999 closures ‘put lives at risk’

The royal family and offshore workers could be put at risk by the closure of Aberdeen police and fire control rooms, a former worker has claimed.

A group of MSPs heard that the St Fergus gas terminal, Aberdeen Airport and Peterhead Power Station were “vulnerable to terrorist attack” and could be threatened further if a move to axe the local 999 centres went ahead.

Former police control worker Jody Curtis raised the prospect as she addressed Holyrood’s public petitions committee alongside Laura Ross, of Kincraig, who is seeking to save Inverness fire control room from closure.

Ms Ross also raised doubts that staff in the Dundee fire centre, which is earmarked to cover all the north and north-east, could handle the range of dialects and languages across the region.

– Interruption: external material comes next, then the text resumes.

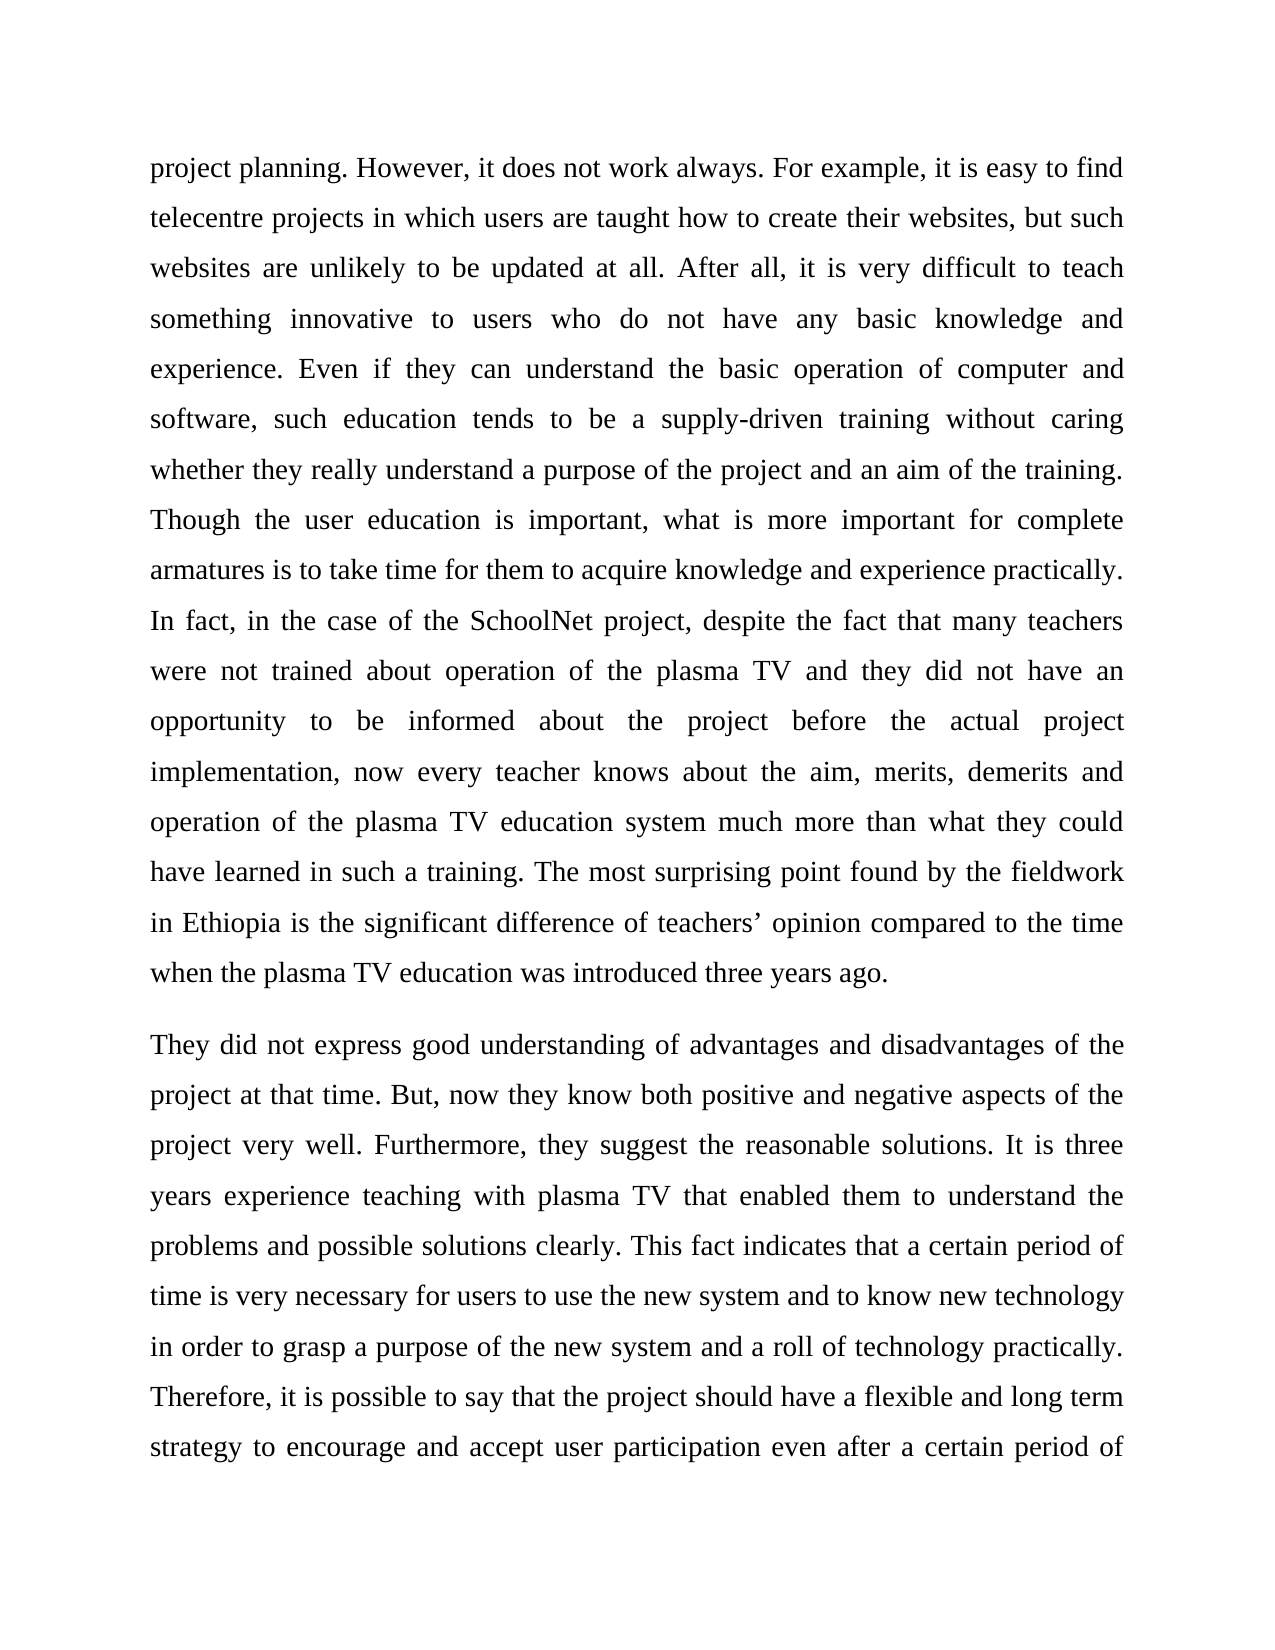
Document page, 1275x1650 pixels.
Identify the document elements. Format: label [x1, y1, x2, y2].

Ms Curtis said: “Aberdeen control centre undertakes the security and safekeeping of the royals on their visits to the north.

“Aberdeen fire and police control rooms are well versed in the management of emergency procedures in specific locations such as St Fergus and Peterhead Power Station, which may be vulnerable to a terrorist attack or a large-scale disaster.”

She told MSPs that Aberdeen had additional responsibility for the North Sea, where 70,000 people worked and where the potential for disasters such as Piper Alpha and terrorism was “significant”. “It is unlikely that a central system would have the degree of sophistication necessary to address these issues as well as local centres.”

Ms Ross said the Highlands and islands covered an area as large as Belgium – a third of Scotland’s landmass – and place names were often replicated in English and Gaelic.

“We have Gaelic, Orcadian, Norwegian up in Shetland and we have Doric,” she said.

“Combined with all of the regional accents and the large population of eastern Europeans, our main concern is why is this control room being proposed to go to Dundee, which has one of the strongest regional dialects in Scotland.

“How on earth do they propose that someone with such a strong regional dialect and accent from our area will be sufficiently understood?”

The committee decided to continue the petition while it consulted the justice committee and its policing sub-committee, both of which are already looking into police and fire reforms to avoid any potential duplication.